On 2/3/14 3:55 PM, Allen Wirfs-Brock wrote:
Do me this seems style should be considered an anti-pattern as the then
contract is for a function that does not require a this value.

Sure. No one in their right mind would write it that way. Except insofar as they're trying to get particular security behavior...

They could be more concisely and clearly restated as:

1):  somePromise.then(() => window.postMessage(5, "*"));

2):   somePromise.then(() => location.href = "relativeURI");

Am I misunderstanding something about these?

These actually have somewhat different behavior from the bind case.

Specifically, the origin that the postMessage sees in the arrow function acse right now will be that of the arrow function passed to then() in this case (or whatever JS function it is that invokes postMessage if it's a JS function with actual JS code that invokes it). This is not necessarily the same as the origin of the code that called then()...

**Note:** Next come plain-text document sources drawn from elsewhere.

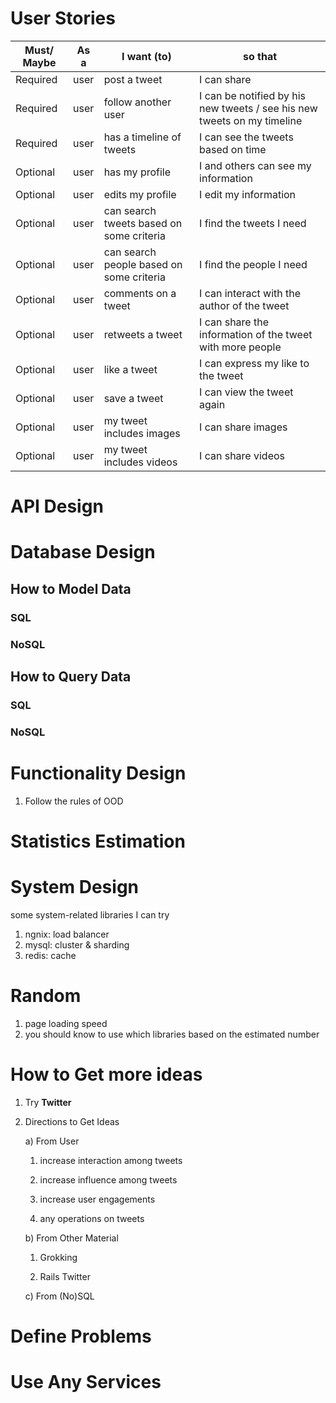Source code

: # User Stories

Must/ Maybe|As a| I want (to) | so that
--- | --- | --- | ---
Required | user | post a tweet | I can share
Required | user | follow another user| I can be notified by his new tweets / see his new tweets on my timeline
Required | user | has a timeline of tweets | I can see the tweets based on time
Optional | user | has my profile| I and others can see my information
Optional | user | edits my profile| I edit my information
Optional | user | can search tweets based on some criteria| I find the tweets I need
Optional | user | can search people based on some criteria| I find the people I need
Optional | user | comments on a tweet | I can interact with the author of the tweet
Optional | user | retweets a tweet | I can share the information of the tweet with more people
Optional | user | like a tweet | I can express my like to the tweet
Optional | user | save a tweet | I can view the tweet again
Optional | user | my tweet includes images | I can share images
Optional | user | my tweet includes videos | I can share videos

# API Design

# Database Design

## How to Model Data

### SQL
### NoSQL

## How to Query Data

### SQL
### NoSQL

# Functionality Design

1. Follow the rules of OOD

# Statistics Estimation

# System Design

some system-related libraries I can try

1. ngnix: load balancer
2. mysql: cluster & sharding
3. redis: cache

# Random
1. page loading speed
2. you should know to use which libraries based on the estimated number

# How to Get more ideas

1. Try __Twitter__
2. Directions to Get Ideas

   a) From User
   
      1. increase interaction among tweets
   
      2. increase influence among tweets
      
      3. increase user engagements
   
      4. any operations on tweets
   
   b) From Other Material
   
      1. Grokking
      
      2. Rails Twitter
      
   c) From (No)SQL

# Define Problems

# Use Any Services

I'm not sure whether that's in fact the behavior we want for arrow functions... but certainly in general if I have some code in window A that calls then() and passes to it a function from window B that then calls postMessage on window C, we want the message to be coming from B, not from A. Or so I'm told.

Realms don't directly expose those concepts (that would be pretty host
platform dependent) but they do have a global object upon which
properties can be predefined and they allow for association with a
Loader that might be host specific and have such state.

OK, great.  ;)

If there needs to be hooks (in [[Call]] or anywhere else) we should be
able to describe those hooks in a way that is meaningful and offer
potential utility to other kinds of hosts.  How would you abstractly
describe you requirements?

Requirement #1: When some actual JS code someone typed into a <script> tag calls postMessage on some Window object, the origin needs to be the origin of the JS code in question.

Requirement #2: When some actual JS code someone typed into a <script> tag calls the location.href setter, the base URI needs to be the thing that's compatible with what UAs do (which in practice means "the base URI of the window where we last called from C++ into JavaScript)... Yes, this sucks, I'm sorry.

Requirement #3: We need to extend these definitions to all cases where these functions can be called, even if there is no actual script someone typed into a <script> tag that is calling them.

I'm not sure how to describe all this for an environment that doesn't have postMessage or a location setter, honestly. In particular, the location setter behavior is purely compat with insanity. :(

https://www.w3.org/Bugs/Public/show_bug.cgi?id=18242 has some of the relevant discussion, if that helps, for the postMessage case.

Unless I missed something, the use of bind just obscured the point you
were really trying to make.

I needed a way to have the browser asynchronously invoke the method in question in a context where the phrase "script that invoked the method" (which is what postMessage used to be defined in terms of) is nonsensical. Unfortunately, in the arrow function case it's perfectly well-defined what the "script that invoked the method is", so the arrow function version doesn't actually exercise the edge case I wanted to exercise.